• _Exercise details_
Reproduce the listing below exactly, except for its pictures.

• _Extracted data_
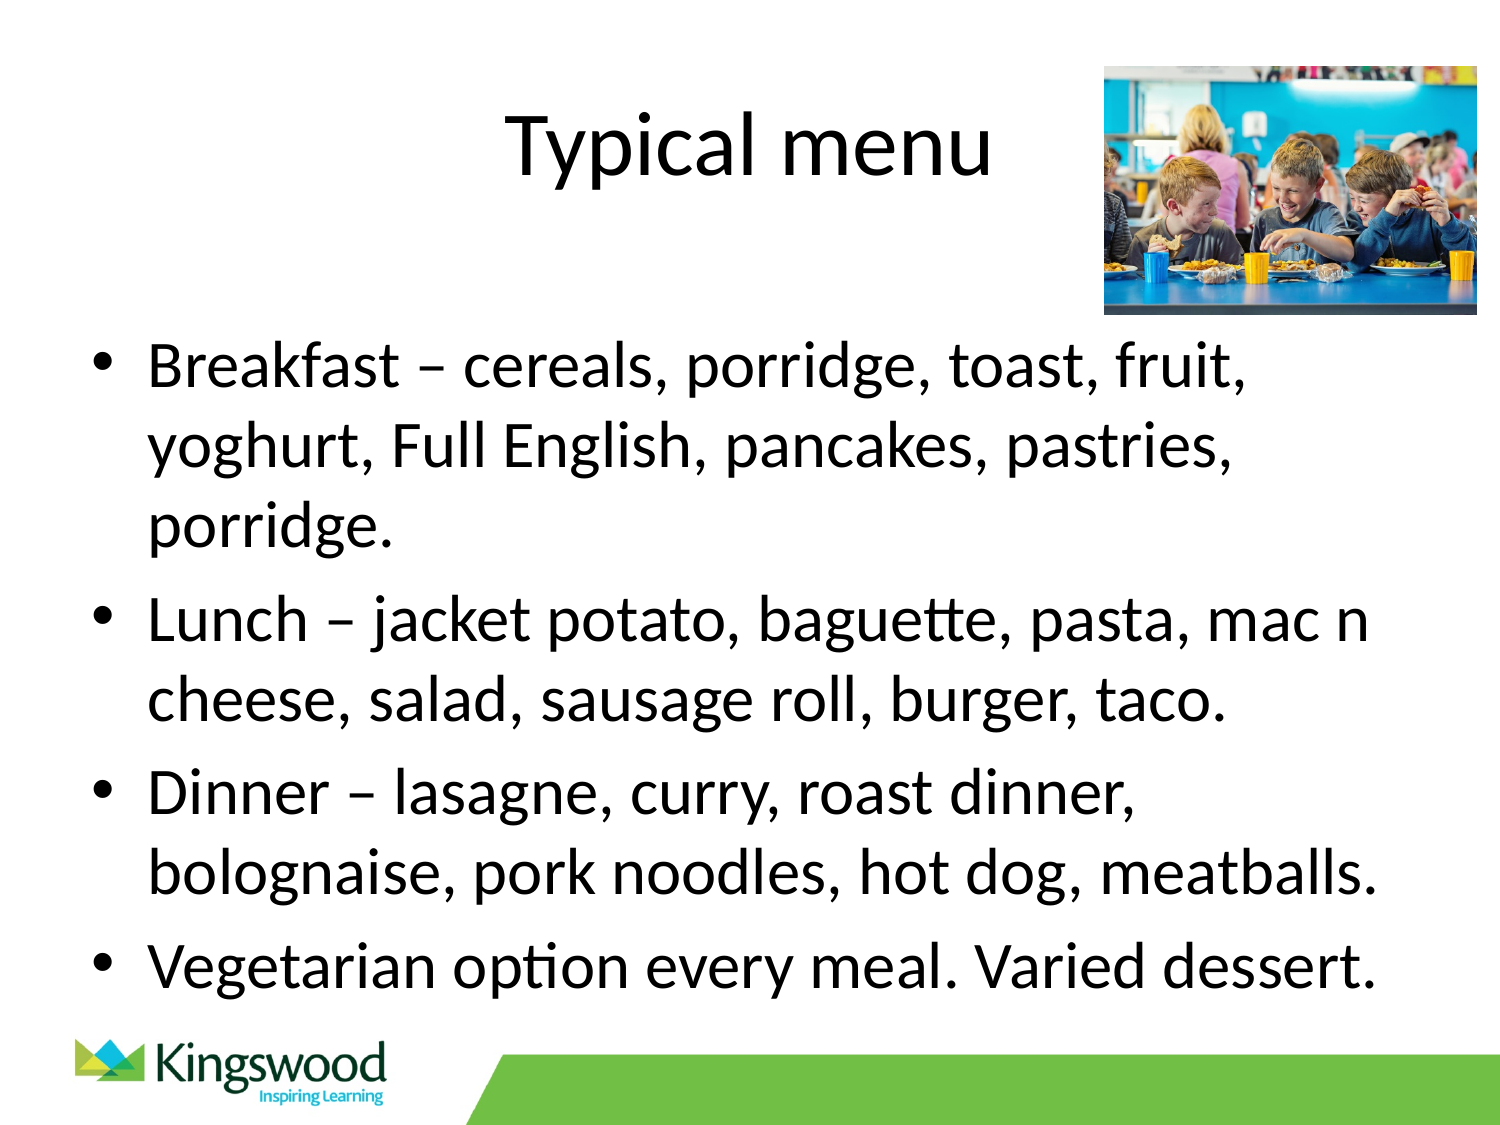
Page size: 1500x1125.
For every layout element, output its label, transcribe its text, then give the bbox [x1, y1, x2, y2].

list Breakfast – cereals, porridge, toast, fruit, yoghurt, Full English, pancakes, pastries, porridge. Lunch – jacket potato, baguette, pasta, mac n cheese, salad, sausage roll, burger, taco. Dinner – lasagne, curry, roast dinner, bolognaise, pork noodles, hot dog, meatballs. Vegetarian option every meal. Varied dessert. [76, 313, 1427, 1064]
picture [24, 1017, 1500, 1125]
title Typical menu [75, 45, 1425, 233]
picture [1104, 66, 1477, 315]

• _Result for this exercise_
Page size: 1500x1125.
For every layout element, output its label, transcribe its text, then give the bbox [x1, y1, x2, y2].

list Breakfast – cereals, porridge, toast, fruit, yoghurt, Full English, pancakes, pastries, porridge. Lunch – jacket potato, baguette, pasta, mac n cheese, salad, sausage roll, burger, taco. Dinner – lasagne, curry, roast dinner, bolognaise, pork noodles, hot dog, meatballs. Vegetarian option every meal. Varied dessert. [76, 313, 1427, 1064]
picture [24, 1017, 1500, 1125]
title Typical menu [75, 45, 1425, 233]
picture [1104, 66, 1477, 315]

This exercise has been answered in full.